Playing against a human: We could overload the “New Game”-Button (or get a second one with symbols instead of text) to start a new game against a human player. Why is that in the options menu? There is probably not a good way to sense whether there’s a second person on the computer but I guess there’s a better way than the options menu.


quadrapassel, five-or-more:

These games are open-ended games and we have no way to measure win/loss so adaptive difficulty is no use here. Whether all the options are neccessary or whether we could sense theme information (and other things) would need to be discussed.


four-in-a-row, iagno:

Again we have a winnable ones. Here’s the same as chess. Start the difficulty as “adaptive” and ramp me up to a 50:50 win-loss-ratio.
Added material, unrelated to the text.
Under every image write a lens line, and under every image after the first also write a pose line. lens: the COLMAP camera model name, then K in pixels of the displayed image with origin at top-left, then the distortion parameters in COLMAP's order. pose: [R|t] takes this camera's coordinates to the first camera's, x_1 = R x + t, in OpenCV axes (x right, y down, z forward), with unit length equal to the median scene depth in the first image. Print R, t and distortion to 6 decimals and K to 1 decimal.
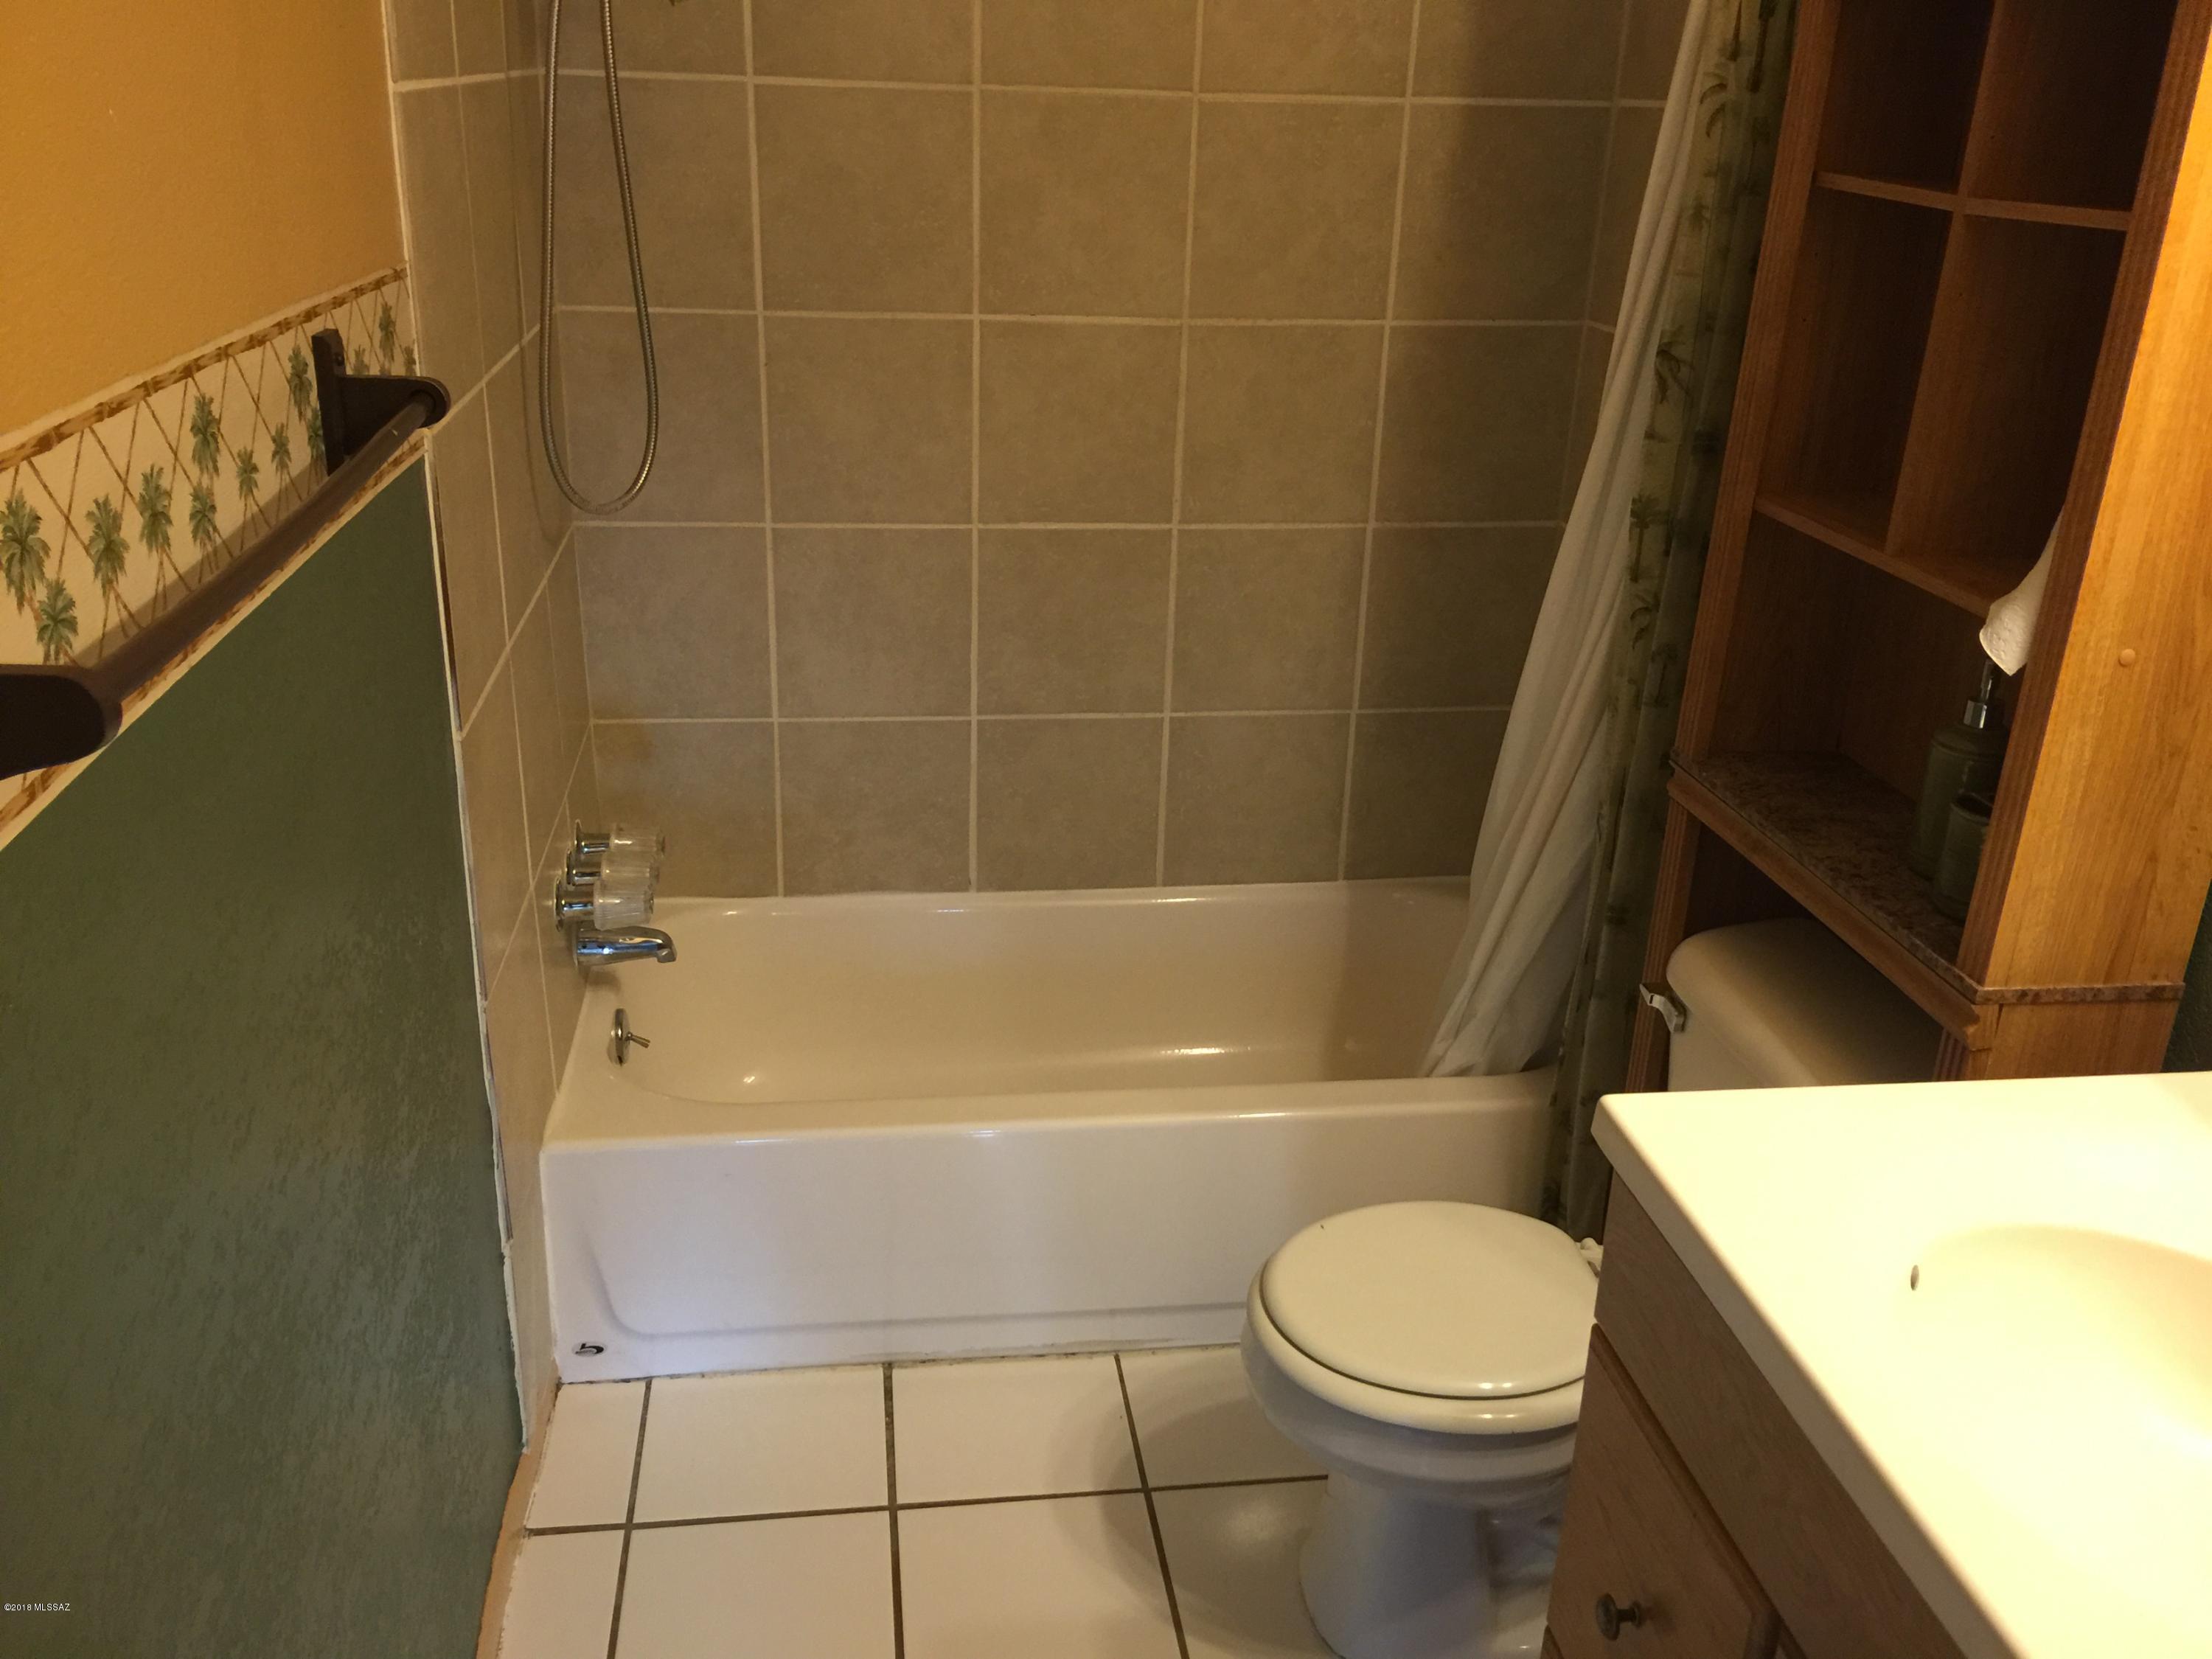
lens RADIAL K [[1871.8, 0, 1095.1], [0, 1871.8, 815.7], [0, 0, 1]] dist [0.088536, -0.159270]
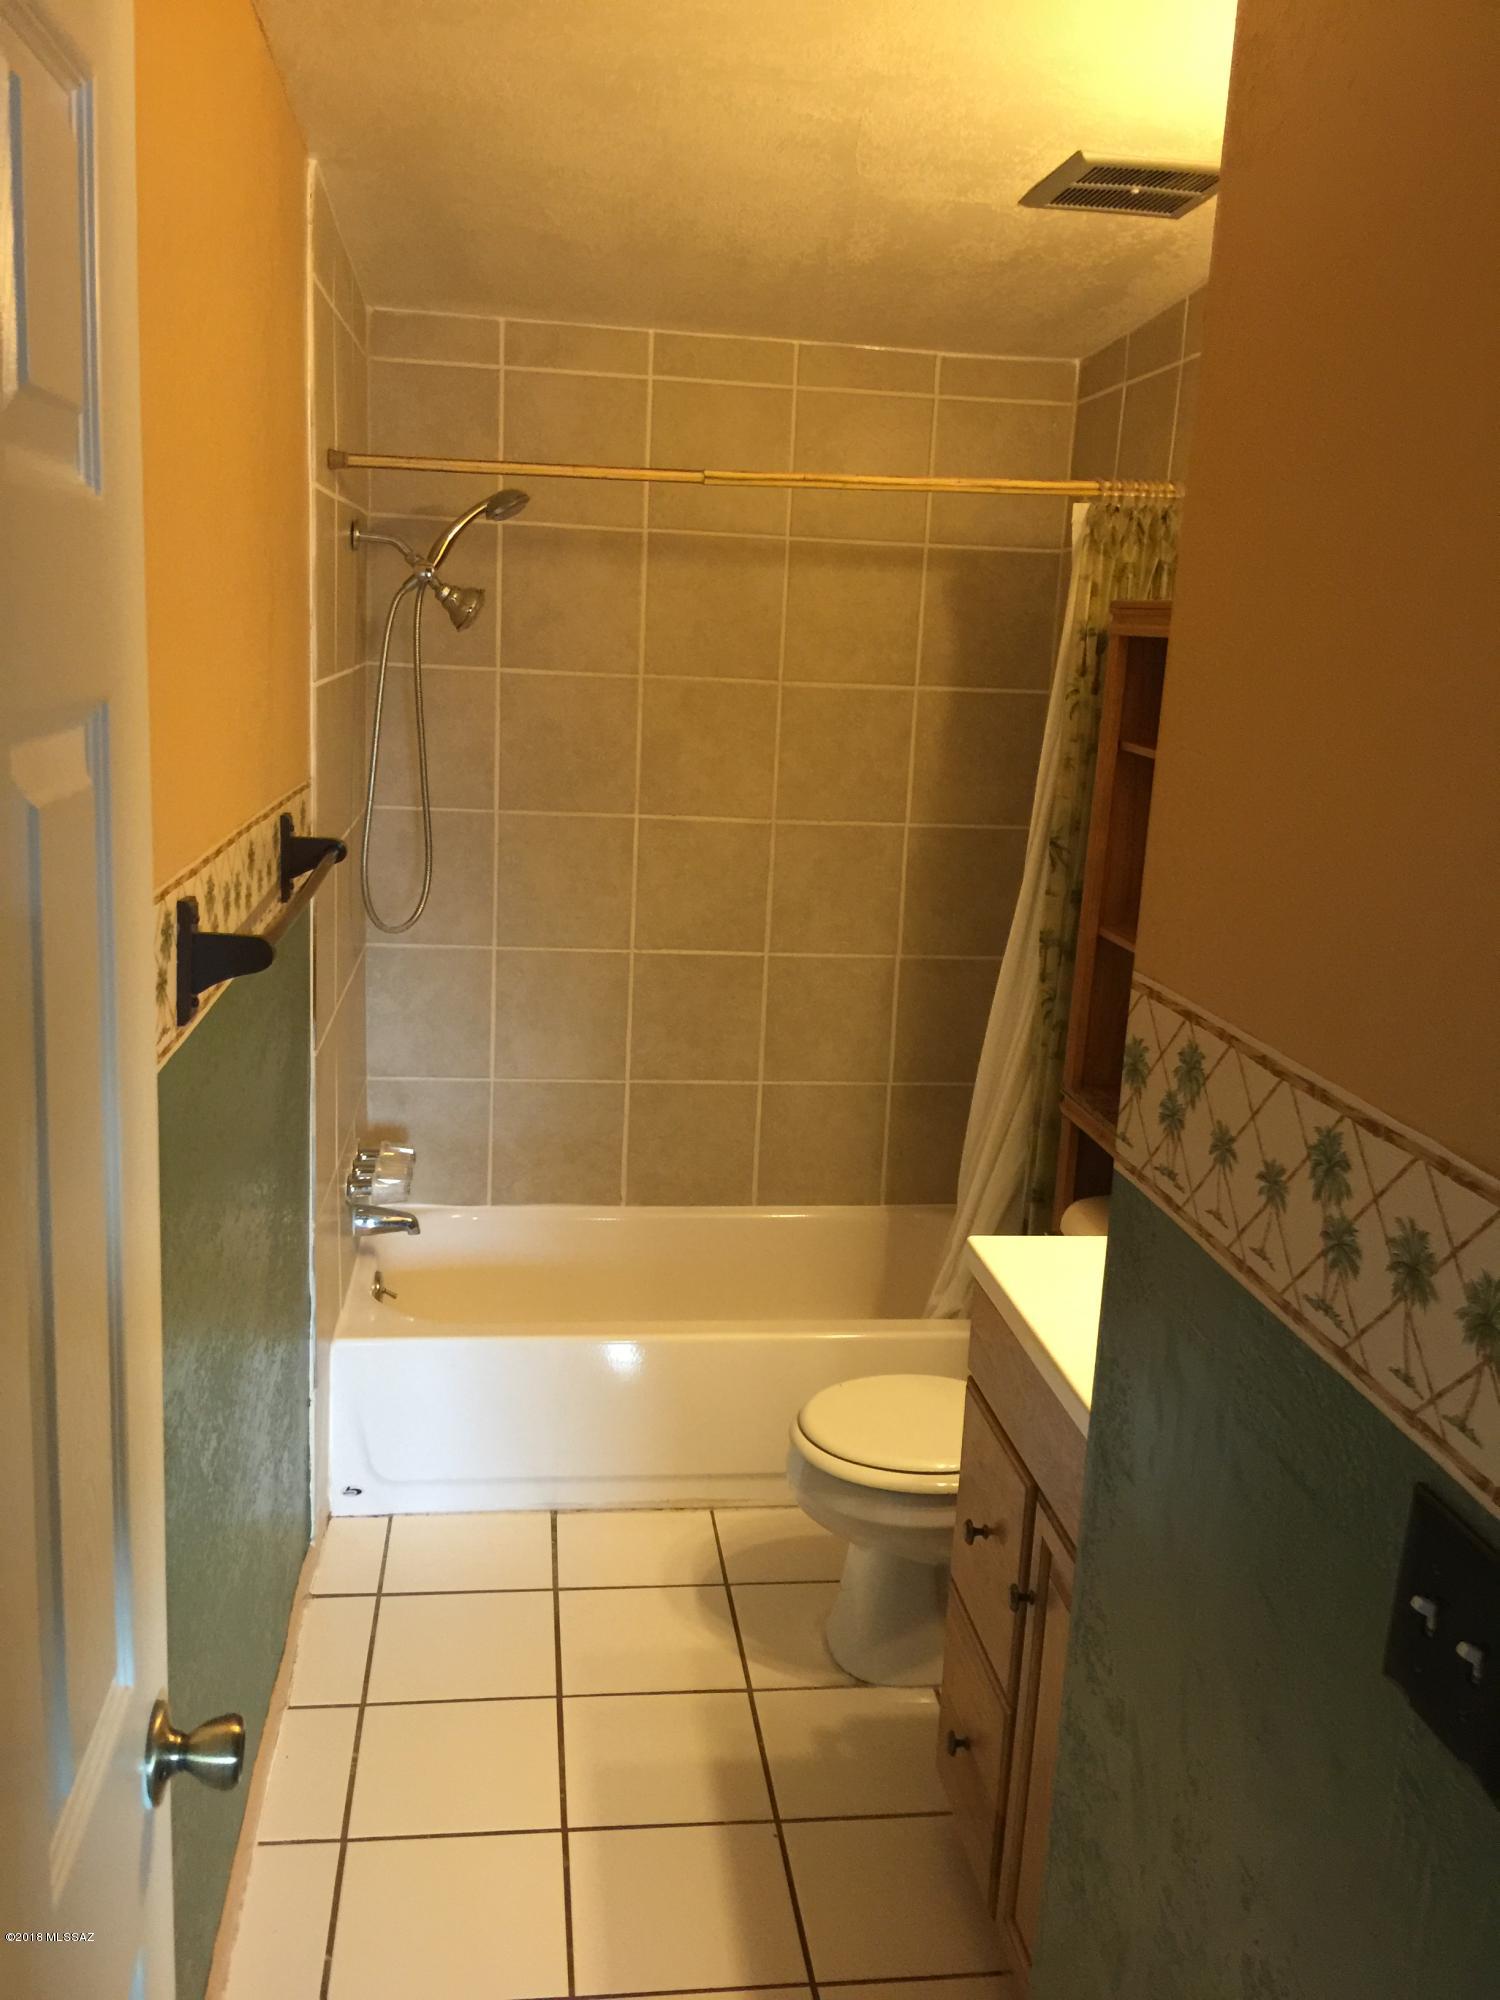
lens RADIAL K [[1692.4, 0, 722.5], [0, 1692.4, 969.1], [0, 0, 1]] dist [0.088536, -0.159270]
pose [[0.999732, 0.018208, -0.014294, 0.031530], [-0.020430, 0.984364, -0.174955, 0.107783], [0.010885, 0.175200, 0.984473, -0.371262]]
Overload the New-Game-Button so we remove human/computer-opponent as a “setting”. I don’t know how I rank against the AI.


I think tetravex, where board size corresponds to difficulty (and the games is winable/solvable), could also benefit from that.


On network multiplayer: If we were to include that in any game, the game could sense for partners on the network and if there are some, the New Game Button gets another overload for Networked play.


To recap: We should take a good look again at our games roadmap and think about whether New Game Screens are really necessary. We should include adaptive difficulty wherever possible and remove (explicit) settings in cases where we conceivably could sense usage patterns. We should remove fundamental settings that impact the playability (not difficulty but for example whether we have a human opponent, be it local or remote) from options menu and put that somewhere sensible (I suggest a second “New Game”-Button or overloading the existing one with a popover).


I am looking forward to your thougths on that matter and more ideas how we could streamline the experience or whether you think this is even neccessary.